Alanla veren dostsa, vermekle almak da zararlı olursa, altınını emanet etmiş olana geri veren, borçlu olduğu şeyi geri vermiş olmaz.
Borç yiğidin kamçısıdır.
Cimri, borç para isteyecek olan kişinin geldiğini bir fersah uzaktan görür.
Düşmanına borç verirsen onu kazanırsın. Dostuna borç verirsen onu kaybedersin.
Eğer paranın değerini bilmek istiyorsan, git bir kimseden borç para iste.
Borç paranın, getirdiği menfaat faizdir.
Paranın değerini öğrenmek isterseniz, borç almaya çalışın.
Baba borç yapar çol çocuk aç yatar.
Öyle bir hale geldik ki, insan borcunu ödedi mi, büyük bir iyilik etmiş sayılıyor.
Borç; gece üzüntü, gündüz zillettir.
Ödünç yeni elbise almaktansa, eskiyi yamamak daha iyidir.
Arkadaşına borç para verirken, ihtiyatlı davran! Sonra ikisini de yitirebilirsin.
Borç; yiğide vurulan kamçıdır.
Sabahleyin borçlu kalkmaktansa; akşamleyin aç yatmak iyidir.
Borcu olmayan zengin, hasta olmadan yaşayan da mutludur.
Can sıkan bir ziyaretçiden kurtulmak için ona ödünç para veriniz.
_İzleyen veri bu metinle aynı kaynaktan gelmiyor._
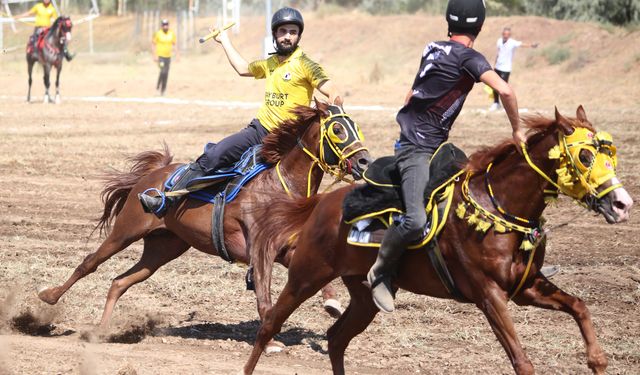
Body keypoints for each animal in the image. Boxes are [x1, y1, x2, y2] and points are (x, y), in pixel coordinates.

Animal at [36, 103, 370, 352]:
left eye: (355, 126)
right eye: (338, 129)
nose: (365, 161)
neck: (278, 186)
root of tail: (153, 175)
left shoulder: (284, 250)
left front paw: (332, 303)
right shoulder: (259, 251)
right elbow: (264, 295)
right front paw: (272, 342)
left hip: (163, 248)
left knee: (120, 281)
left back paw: (102, 331)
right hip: (126, 231)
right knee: (89, 263)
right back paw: (48, 297)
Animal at [245, 106, 636, 375]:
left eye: (609, 154)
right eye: (584, 155)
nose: (622, 204)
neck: (497, 204)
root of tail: (322, 202)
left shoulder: (526, 288)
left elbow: (580, 307)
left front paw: (597, 360)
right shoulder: (489, 295)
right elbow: (522, 362)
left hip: (363, 297)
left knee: (336, 338)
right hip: (306, 275)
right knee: (269, 324)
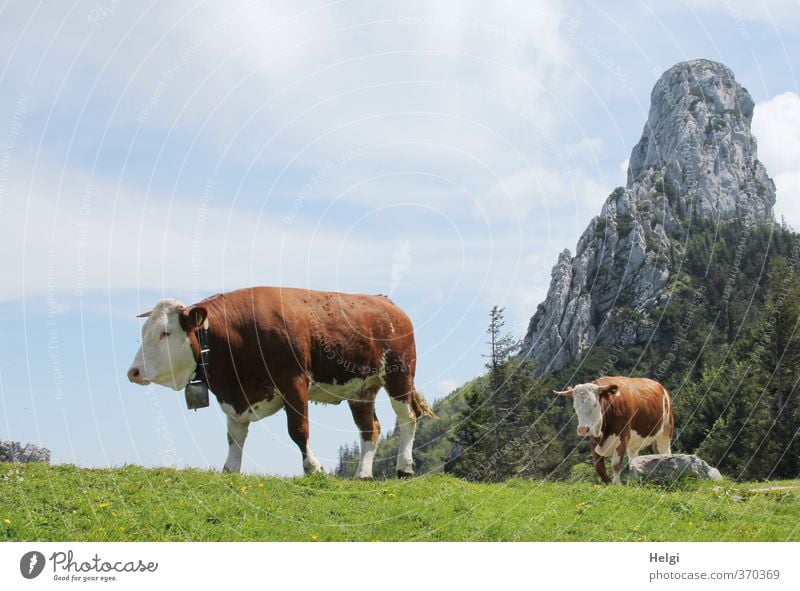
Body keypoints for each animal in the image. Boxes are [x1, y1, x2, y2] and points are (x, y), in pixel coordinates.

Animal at [127, 288, 434, 480]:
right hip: (361, 389)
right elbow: (234, 437)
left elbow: (298, 429)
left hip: (399, 375)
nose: (133, 372)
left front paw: (313, 468)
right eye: (143, 332)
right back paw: (363, 474)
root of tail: (386, 303)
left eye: (165, 333)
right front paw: (230, 469)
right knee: (369, 428)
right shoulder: (234, 397)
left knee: (408, 417)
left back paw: (404, 468)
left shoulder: (293, 381)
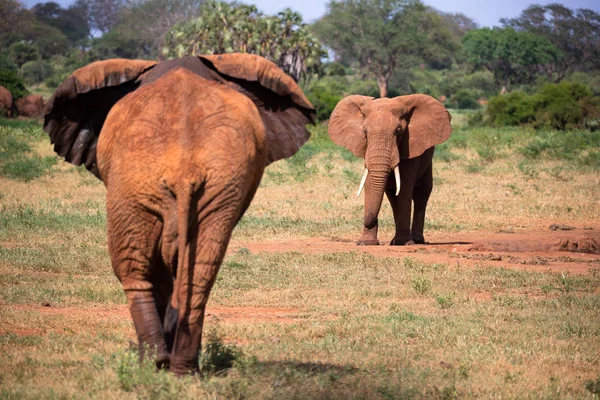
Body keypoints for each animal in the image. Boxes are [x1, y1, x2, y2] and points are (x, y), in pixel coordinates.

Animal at [44, 54, 316, 376]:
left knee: (134, 268)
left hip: (134, 185)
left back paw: (154, 362)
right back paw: (184, 369)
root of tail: (183, 168)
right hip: (211, 186)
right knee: (197, 272)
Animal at [328, 95, 450, 245]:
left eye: (398, 131)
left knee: (422, 192)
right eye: (365, 132)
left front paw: (404, 243)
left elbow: (405, 187)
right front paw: (365, 243)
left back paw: (416, 240)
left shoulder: (410, 146)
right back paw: (395, 241)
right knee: (392, 195)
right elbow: (370, 183)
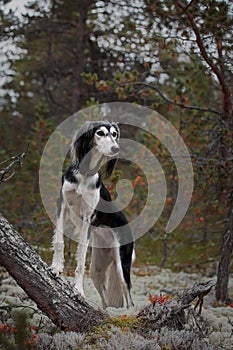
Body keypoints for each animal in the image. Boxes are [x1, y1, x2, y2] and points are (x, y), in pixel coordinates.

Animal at [51, 121, 135, 308]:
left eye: (114, 134)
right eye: (100, 133)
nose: (115, 148)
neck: (85, 174)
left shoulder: (88, 218)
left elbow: (81, 257)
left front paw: (79, 291)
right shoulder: (62, 205)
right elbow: (59, 241)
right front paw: (56, 267)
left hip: (122, 265)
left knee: (129, 298)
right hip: (97, 269)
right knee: (105, 300)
Bir defa borca alıştın mı, sonra dilenirsin.
Ne kimseden borç al, ne kimseye borç ver. Çünkü ödünç para veren, çok kere, hem parasından olur, hem dostundan.
Borcunu azaltırsan hür yaşarsın, günahlarını azaltırsan rahat ölürsün.
Veresiye dediler, alaşım geldi; istemeye geldiler, ölesim geldi.
Ödünç para almak, dilenmekten farklı bir şey değildir.
Borç para veren çok kere hem parasından olur, hem dostundan.
Küçük borçlar, gelecekteki büyük borçların öncüleridir.
Borç ödemekten daha zor bir şey vardır, borç almak.
Ödenmeyen bir borç, dolandırıcılığın başlangıcıdır.
Veresiye olunca; hiçbir şey pahalı gelmez.